Text-based design files:
::::

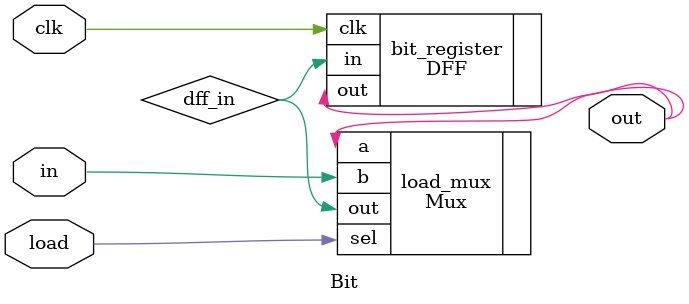
<source format=v>
/**
 * 1-bit register:
 * If load[t] == 1 then out[t+1] = in[t]
 *    else out does not change (out[t+1] = out[t])
 */

`default_nettype none
module Bit(
	input clk,
	input in,
	input load,
	output out
);

    wire dff_in;
    reg dff;

    Mux load_mux(.out(dff_in),.a(out),.b(in),.sel(load));
    DFF bit_register(.out(out),.in(dff_in),.clk(clk));


endmodule


</source>
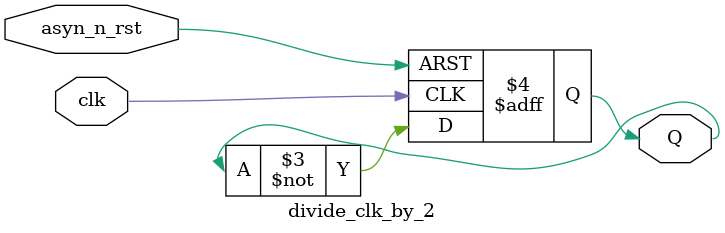
<source format=sv>
/* Module divide_clk_by_2
   Divides input clock frequency by a factor of 2.
   Inputs:  1-bit clk      - Clock signal
            1-bit an_rst   - Asynchronous, negative active reset
   Outputs: 1-bit clk_div2 - Clock signal divided by 2
*/
// Module declaration

module divide_clk_by_2 (input  logic clk,
                        input  logic asyn_n_rst,
                        output logic Q
								       );

always_ff @ (posedge clk, negedge asyn_n_rst)
    if(!asyn_n_rst)
        Q <= 1'b0;
    else
        Q <= ~Q;

endmodule:divide_clk_by_2

</source>
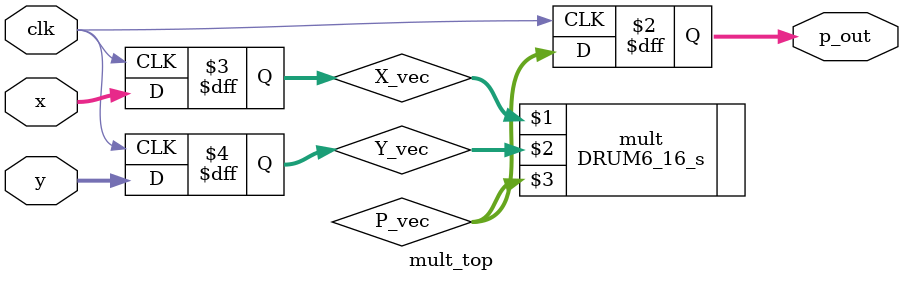
<source format=v>

`include "timescale.v"

module mult_top(
    // Clock and reset
    input clk,
    // Input X has a form x_i%d where %d denotes the bit number
    input  [15:0] x,
    // Input Y has a form y_i%d where %d denotes the bit number
    input  [15:0] y,
    // Output P has a form p_out%d where %d denotes the bit number
    output reg [31:0] p_out
    );

    
    // Now we have X_vec and Y_vec signal 
    // Then we do processing with these signals and store the 
    // intermidiate result in P_vec
    // For example purposes X_vec and Y_vec are concanated and stored in P_vec
    wire [31:0] P_vec;
    reg [15:0] X_vec;
    reg [15:0] Y_vec;
    
    DRUM6_16_s mult(X_vec,Y_vec,P_vec); 

 
    always @(posedge clk) 
    begin
        p_out = P_vec;
        X_vec = x;
        Y_vec = y;
    end

endmodule 


</source>
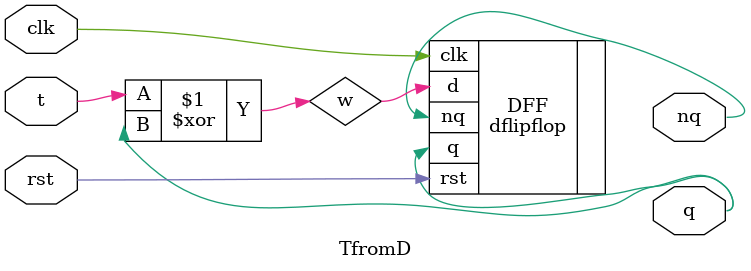
<source format=v>
`timescale 1ns/1ps
`include "dflipflop.v"

module TfromD
(
  input wire clk,
  input wire t,
  input wire rst,
  output q,
  output nq
);
  
  wire w;
  assign w=t^q;
  
  dflipflop DFF(
 	.clk(clk),
    .d(w),
  	.rst(rst),
    .q(q),
  	.nq(nq)  
);
  
endmodule

</source>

::::

How to complete this task: Only the lines from the beginning of the records through the line bearing "and store the" belong in the answer, copied word for word with pictures left out.

Response to this exercise:
<source format=v>
/**
 * 1-bit register:
 * If load[t] == 1 then out[t+1] = in[t]
 *    else out does not change (out[t+1] = out[t])
 */

`default_nettype none
module Bit(
	input clk,
	input in,
	input load,
	output out
);

    wire dff_in;
    reg dff;

    Mux load_mux(.out(dff_in),.a(out),.b(in),.sel(load));
    DFF bit_register(.out(out),.in(dff_in),.clk(clk));


endmodule


</source>
<source format=sv>
/* Module divide_clk_by_2
   Divides input clock frequency by a factor of 2.
   Inputs:  1-bit clk      - Clock signal
            1-bit an_rst   - Asynchronous, negative active reset
   Outputs: 1-bit clk_div2 - Clock signal divided by 2
*/
// Module declaration

module divide_clk_by_2 (input  logic clk,
                        input  logic asyn_n_rst,
                        output logic Q
								       );

always_ff @ (posedge clk, negedge asyn_n_rst)
    if(!asyn_n_rst)
        Q <= 1'b0;
    else
        Q <= ~Q;

endmodule:divide_clk_by_2

</source>
<source format=v>

`include "timescale.v"

module mult_top(
    // Clock and reset
    input clk,
    // Input X has a form x_i%d where %d denotes the bit number
    input  [15:0] x,
    // Input Y has a form y_i%d where %d denotes the bit number
    input  [15:0] y,
    // Output P has a form p_out%d where %d denotes the bit number
    output reg [31:0] p_out
    );

    
    // Now we have X_vec and Y_vec signal 
    // Then we do processing with these signals and store the 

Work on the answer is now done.